### TEXT
The ISO for studio work should be <200.  First, are you actually using studio lighting (moonlight or pack & head strobes) or are you using some cheap 'Cowboy Studio' style MiC PoS continuous light source?


----------



## adamhiram (Jun 15, 2017)

tirediron said:


> That'll be your problem right there.  WHY are you at 4500ISO????


The D3400 can get perfectly usable images with minimal noise up to about ISO 1600, but as was previously mentioned you're much better off keeping your ISO around 100-400 if you're in a controlled studio environment.  It sounds like you're probably using a continuous lighting setup that just isn't bright enough - even with the cheapest speed lights, there's no reason you shouldn't be able to shoot at ISO 100 at f/5.6.  Your best bet might be to look into some inexpensive speed lights, such as Yongnuo YN-560 or similar.

### MATERIAL SUPPLIED

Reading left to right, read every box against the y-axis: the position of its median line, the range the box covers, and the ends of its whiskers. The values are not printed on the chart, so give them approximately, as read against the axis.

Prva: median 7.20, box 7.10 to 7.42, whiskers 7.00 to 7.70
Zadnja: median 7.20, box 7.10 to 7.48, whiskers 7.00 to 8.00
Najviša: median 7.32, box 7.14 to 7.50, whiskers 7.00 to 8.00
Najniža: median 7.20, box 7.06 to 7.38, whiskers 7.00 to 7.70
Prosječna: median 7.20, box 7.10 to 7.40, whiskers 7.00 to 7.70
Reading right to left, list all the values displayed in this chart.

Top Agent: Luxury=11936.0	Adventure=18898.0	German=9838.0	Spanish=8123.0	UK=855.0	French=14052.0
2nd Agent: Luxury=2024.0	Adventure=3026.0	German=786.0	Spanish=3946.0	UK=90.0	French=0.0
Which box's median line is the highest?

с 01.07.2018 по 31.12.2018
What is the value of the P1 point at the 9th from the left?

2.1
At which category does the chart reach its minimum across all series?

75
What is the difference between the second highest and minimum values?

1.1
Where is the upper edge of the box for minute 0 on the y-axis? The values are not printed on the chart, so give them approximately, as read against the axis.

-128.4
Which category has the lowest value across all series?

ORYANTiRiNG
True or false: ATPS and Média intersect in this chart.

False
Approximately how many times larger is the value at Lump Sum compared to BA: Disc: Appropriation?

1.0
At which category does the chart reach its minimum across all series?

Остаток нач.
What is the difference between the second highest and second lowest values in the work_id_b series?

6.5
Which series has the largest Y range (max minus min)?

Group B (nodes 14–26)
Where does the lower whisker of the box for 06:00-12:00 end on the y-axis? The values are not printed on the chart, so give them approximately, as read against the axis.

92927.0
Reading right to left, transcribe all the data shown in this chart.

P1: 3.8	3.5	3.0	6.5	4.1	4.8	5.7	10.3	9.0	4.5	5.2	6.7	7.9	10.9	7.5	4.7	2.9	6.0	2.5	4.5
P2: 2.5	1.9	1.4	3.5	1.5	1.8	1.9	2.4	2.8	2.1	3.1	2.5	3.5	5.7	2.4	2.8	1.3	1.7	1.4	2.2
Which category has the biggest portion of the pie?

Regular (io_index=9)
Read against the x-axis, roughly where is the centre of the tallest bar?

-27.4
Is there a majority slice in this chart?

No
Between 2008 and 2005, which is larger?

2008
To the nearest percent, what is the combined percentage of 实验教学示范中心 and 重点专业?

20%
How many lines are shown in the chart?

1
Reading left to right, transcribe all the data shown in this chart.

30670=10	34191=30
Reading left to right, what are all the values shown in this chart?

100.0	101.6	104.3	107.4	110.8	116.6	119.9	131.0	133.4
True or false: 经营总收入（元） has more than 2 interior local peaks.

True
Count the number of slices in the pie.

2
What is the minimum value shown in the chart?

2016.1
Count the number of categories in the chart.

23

### ACTION ITEM
Please quote the ISO discussion above word for word, beginning at the words "The ISO for" and stopping after "continuous light source?".

### OUTPUT FOR THIS TASK
The ISO for studio work should be <200.  First, are you actually using studio lighting (moonlight or pack & head strobes) or are you using some cheap 'Cowboy Studio' style MiC PoS continuous light source?